▸ **TASK BRIEF**: List each line in the items below that contains the string "MERGE". Case counts.

-- START OF EXTRACTED MATERIAL --

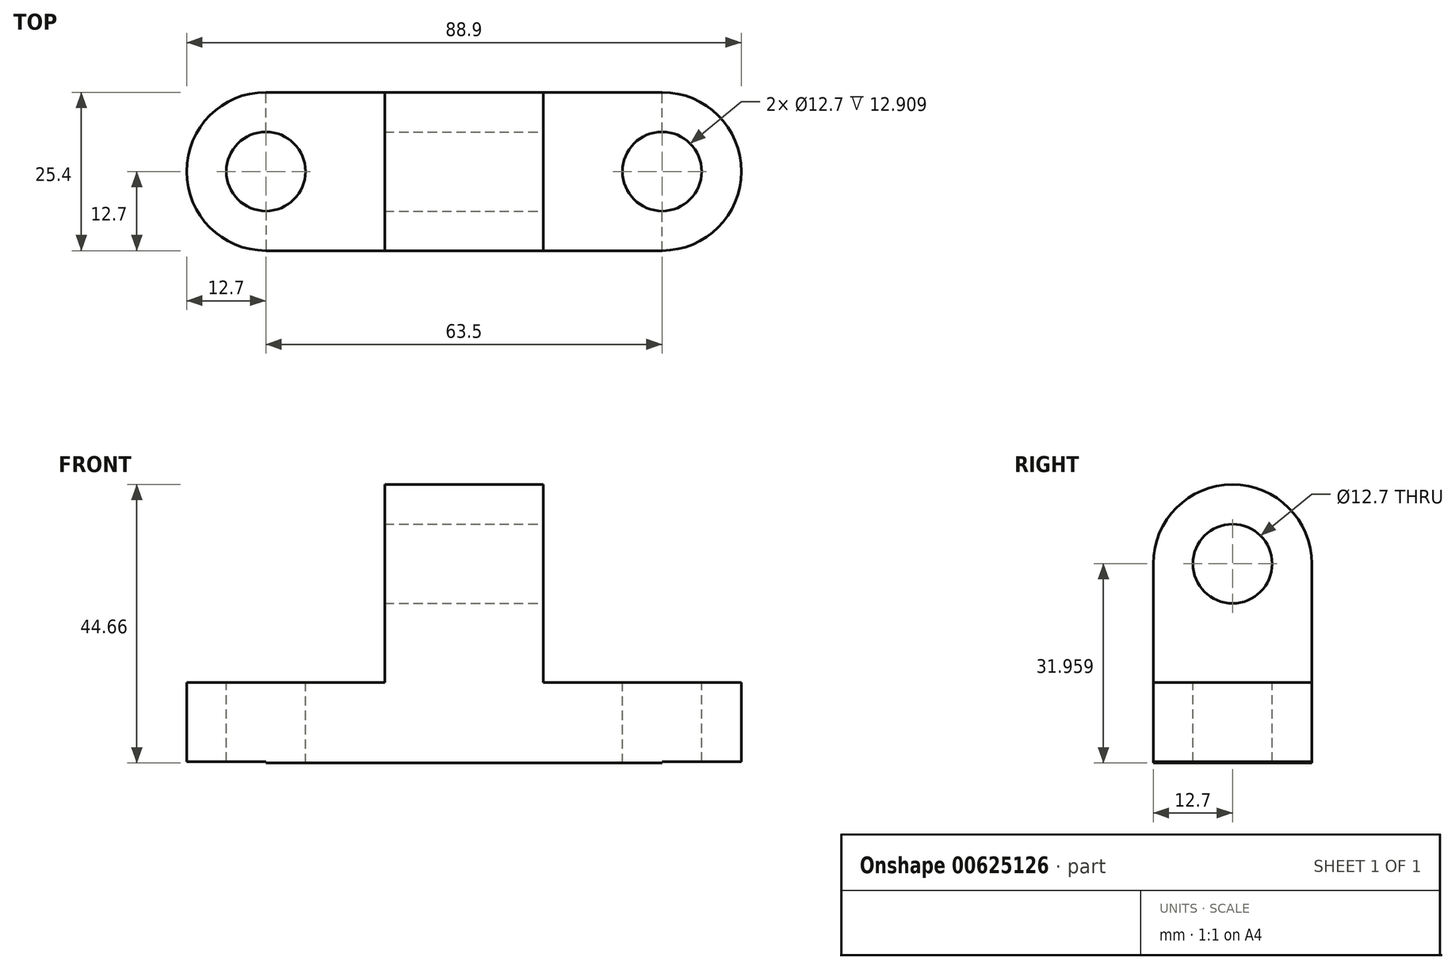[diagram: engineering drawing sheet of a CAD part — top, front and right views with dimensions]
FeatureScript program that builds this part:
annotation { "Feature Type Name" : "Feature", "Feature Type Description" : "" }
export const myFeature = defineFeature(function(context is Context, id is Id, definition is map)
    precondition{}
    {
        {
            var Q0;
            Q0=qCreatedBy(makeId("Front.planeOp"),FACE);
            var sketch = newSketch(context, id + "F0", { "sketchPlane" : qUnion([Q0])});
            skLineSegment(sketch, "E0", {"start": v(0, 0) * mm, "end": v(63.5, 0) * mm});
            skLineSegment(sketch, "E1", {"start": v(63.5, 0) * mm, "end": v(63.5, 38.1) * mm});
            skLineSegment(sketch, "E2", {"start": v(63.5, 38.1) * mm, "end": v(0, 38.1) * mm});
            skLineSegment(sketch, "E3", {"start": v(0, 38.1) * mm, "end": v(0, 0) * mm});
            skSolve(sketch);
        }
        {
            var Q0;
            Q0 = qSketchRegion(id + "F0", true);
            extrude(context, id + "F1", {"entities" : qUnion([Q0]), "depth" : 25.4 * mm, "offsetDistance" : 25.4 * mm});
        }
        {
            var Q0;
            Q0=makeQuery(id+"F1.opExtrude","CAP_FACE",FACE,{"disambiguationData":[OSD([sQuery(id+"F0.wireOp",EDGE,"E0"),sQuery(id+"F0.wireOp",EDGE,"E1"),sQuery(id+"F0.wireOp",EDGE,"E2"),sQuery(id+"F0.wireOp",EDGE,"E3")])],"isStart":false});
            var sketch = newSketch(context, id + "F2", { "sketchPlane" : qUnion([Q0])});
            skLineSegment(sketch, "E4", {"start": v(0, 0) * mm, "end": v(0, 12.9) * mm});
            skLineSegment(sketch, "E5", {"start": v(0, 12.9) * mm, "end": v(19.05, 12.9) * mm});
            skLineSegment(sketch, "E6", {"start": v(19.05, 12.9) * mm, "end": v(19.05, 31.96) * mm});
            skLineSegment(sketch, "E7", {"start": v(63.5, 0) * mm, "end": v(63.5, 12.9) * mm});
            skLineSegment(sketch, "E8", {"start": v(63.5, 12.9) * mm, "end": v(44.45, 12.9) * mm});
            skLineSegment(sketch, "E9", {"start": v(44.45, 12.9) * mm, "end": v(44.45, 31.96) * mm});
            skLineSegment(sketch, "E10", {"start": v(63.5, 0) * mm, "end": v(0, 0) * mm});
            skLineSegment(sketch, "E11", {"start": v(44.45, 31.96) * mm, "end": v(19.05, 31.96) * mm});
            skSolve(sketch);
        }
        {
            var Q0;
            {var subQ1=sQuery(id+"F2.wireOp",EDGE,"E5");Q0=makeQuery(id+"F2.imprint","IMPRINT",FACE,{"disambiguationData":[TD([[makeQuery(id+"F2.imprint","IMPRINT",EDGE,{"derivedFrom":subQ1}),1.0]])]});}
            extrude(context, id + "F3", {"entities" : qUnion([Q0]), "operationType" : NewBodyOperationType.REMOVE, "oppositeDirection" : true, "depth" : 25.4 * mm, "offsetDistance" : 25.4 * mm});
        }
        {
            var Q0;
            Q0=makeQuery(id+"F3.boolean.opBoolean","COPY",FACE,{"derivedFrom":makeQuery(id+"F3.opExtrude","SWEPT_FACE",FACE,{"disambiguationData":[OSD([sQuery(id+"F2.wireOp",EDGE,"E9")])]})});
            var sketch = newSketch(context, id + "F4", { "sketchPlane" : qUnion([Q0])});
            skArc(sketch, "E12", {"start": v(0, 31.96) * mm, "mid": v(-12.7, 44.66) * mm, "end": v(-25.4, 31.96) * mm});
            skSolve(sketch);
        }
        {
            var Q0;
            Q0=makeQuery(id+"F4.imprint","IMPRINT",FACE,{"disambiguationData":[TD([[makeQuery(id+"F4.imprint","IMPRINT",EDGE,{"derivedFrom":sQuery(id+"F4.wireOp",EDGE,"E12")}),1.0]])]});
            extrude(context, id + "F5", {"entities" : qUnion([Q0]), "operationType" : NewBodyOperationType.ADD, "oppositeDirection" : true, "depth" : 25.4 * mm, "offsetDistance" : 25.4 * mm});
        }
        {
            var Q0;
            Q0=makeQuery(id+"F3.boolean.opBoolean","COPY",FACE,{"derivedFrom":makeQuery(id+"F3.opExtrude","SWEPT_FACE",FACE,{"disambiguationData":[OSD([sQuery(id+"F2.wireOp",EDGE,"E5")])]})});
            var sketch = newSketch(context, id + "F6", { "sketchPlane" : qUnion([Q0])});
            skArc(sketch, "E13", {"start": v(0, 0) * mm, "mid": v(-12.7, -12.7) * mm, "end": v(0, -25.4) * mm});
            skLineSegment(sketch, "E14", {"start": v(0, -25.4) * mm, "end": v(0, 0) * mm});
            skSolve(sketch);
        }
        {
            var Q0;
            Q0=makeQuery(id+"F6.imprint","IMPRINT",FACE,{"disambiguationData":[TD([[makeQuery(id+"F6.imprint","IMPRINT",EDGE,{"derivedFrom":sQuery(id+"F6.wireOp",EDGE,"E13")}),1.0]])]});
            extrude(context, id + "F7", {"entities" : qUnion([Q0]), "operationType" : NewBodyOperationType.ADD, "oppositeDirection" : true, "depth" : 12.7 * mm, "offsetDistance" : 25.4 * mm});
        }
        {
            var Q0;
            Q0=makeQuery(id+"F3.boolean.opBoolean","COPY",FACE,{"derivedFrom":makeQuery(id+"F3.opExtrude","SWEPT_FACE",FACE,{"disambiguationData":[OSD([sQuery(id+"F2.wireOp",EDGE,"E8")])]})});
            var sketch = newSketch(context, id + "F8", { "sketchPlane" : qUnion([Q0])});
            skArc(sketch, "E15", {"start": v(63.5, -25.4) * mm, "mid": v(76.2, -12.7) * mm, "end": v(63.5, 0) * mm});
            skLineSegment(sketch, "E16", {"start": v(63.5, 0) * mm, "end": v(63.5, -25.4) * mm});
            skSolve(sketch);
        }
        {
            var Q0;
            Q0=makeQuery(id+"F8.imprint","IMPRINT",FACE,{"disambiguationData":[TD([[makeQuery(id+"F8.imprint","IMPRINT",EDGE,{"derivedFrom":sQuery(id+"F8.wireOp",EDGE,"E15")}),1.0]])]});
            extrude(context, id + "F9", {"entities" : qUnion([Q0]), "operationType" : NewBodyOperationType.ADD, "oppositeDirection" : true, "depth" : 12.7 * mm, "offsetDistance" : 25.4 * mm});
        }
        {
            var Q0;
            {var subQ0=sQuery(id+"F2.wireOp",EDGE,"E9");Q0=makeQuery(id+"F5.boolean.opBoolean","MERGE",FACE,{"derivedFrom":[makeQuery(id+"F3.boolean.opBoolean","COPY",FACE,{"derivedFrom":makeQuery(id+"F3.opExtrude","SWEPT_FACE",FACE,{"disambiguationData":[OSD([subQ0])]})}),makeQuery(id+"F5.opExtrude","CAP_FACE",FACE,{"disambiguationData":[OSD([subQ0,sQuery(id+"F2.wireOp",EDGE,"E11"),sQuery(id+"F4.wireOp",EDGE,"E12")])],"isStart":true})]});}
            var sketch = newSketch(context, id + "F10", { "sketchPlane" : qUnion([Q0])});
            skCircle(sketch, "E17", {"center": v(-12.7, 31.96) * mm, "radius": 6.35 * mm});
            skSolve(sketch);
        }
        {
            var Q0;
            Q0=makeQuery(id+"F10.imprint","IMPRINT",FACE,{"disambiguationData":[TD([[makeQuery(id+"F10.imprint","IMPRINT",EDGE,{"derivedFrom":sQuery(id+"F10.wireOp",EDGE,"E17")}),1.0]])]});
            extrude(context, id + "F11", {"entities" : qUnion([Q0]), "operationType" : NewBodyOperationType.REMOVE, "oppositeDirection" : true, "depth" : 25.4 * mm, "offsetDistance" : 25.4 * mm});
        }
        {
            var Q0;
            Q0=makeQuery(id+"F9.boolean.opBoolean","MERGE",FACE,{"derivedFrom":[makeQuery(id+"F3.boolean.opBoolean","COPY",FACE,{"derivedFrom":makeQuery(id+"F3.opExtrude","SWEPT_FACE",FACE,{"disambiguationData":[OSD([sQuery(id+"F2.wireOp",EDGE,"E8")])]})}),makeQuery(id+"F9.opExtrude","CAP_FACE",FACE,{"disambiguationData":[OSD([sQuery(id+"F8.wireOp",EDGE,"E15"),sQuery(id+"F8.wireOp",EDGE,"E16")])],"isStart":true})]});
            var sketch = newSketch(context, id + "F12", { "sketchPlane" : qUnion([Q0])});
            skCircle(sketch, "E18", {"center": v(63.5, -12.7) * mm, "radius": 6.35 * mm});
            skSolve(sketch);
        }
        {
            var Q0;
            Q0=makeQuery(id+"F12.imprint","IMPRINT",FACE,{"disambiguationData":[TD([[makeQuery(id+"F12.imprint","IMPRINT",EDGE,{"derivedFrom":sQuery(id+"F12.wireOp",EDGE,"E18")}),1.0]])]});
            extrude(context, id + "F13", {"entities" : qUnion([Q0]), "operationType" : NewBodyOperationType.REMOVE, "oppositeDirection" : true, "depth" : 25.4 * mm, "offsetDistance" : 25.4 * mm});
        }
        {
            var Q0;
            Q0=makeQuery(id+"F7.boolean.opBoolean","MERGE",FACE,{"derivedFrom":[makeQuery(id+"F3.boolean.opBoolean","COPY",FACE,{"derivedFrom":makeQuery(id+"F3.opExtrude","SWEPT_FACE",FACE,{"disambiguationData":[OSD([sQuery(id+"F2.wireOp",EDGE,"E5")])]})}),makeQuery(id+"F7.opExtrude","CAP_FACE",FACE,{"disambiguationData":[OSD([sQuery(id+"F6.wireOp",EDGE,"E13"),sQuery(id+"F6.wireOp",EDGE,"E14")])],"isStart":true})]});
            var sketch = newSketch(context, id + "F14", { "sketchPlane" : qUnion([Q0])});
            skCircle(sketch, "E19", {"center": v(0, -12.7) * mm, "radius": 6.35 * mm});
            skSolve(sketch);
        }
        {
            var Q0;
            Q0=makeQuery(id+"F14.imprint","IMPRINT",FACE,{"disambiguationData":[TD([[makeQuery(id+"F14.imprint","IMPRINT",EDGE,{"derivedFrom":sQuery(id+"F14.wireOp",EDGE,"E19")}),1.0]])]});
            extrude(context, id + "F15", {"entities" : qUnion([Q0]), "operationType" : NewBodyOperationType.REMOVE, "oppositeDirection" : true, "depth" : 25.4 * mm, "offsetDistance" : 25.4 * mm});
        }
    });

-- END OF EXTRACTED MATERIAL --
-- START OF EXTRACTED MATERIAL --

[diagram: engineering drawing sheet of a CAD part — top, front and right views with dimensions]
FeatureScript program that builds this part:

-- END OF EXTRACTED MATERIAL --

▸ **RESULT**:
            {var subQ0=sQuery(id+"F2.wireOp",EDGE,"E9");Q0=makeQuery(id+"F5.boolean.opBoolean","MERGE",FACE,{"derivedFrom":[makeQuery(id+"F3.boolean.opBoolean","COPY",FACE,{"derivedFrom":makeQuery(id+"F3.opExtrude","SWEPT_FACE",FACE,{"disambiguationData":[OSD([subQ0])]})}),makeQuery(id+"F5.opExtrude","CAP_FACE",FACE,{"disambiguationData":[OSD([subQ0,sQuery(id+"F2.wireOp",EDGE,"E11"),sQuery(id+"F4.wireOp",EDGE,"E12")])],"isStart":true})]});}
            Q0=makeQuery(id+"F9.boolean.opBoolean","MERGE",FACE,{"derivedFrom":[makeQuery(id+"F3.boolean.opBoolean","COPY",FACE,{"derivedFrom":makeQuery(id+"F3.opExtrude","SWEPT_FACE",FACE,{"disambiguationData":[OSD([sQuery(id+"F2.wireOp",EDGE,"E8")])]})}),makeQuery(id+"F9.opExtrude","CAP_FACE",FACE,{"disambiguationData":[OSD([sQuery(id+"F8.wireOp",EDGE,"E15"),sQuery(id+"F8.wireOp",EDGE,"E16")])],"isStart":true})]});
            Q0=makeQuery(id+"F7.boolean.opBoolean","MERGE",FACE,{"derivedFrom":[makeQuery(id+"F3.boolean.opBoolean","COPY",FACE,{"derivedFrom":makeQuery(id+"F3.opExtrude","SWEPT_FACE",FACE,{"disambiguationData":[OSD([sQuery(id+"F2.wireOp",EDGE,"E5")])]})}),makeQuery(id+"F7.opExtrude","CAP_FACE",FACE,{"disambiguationData":[OSD([sQuery(id+"F6.wireOp",EDGE,"E13"),sQuery(id+"F6.wireOp",EDGE,"E14")])],"isStart":true})]});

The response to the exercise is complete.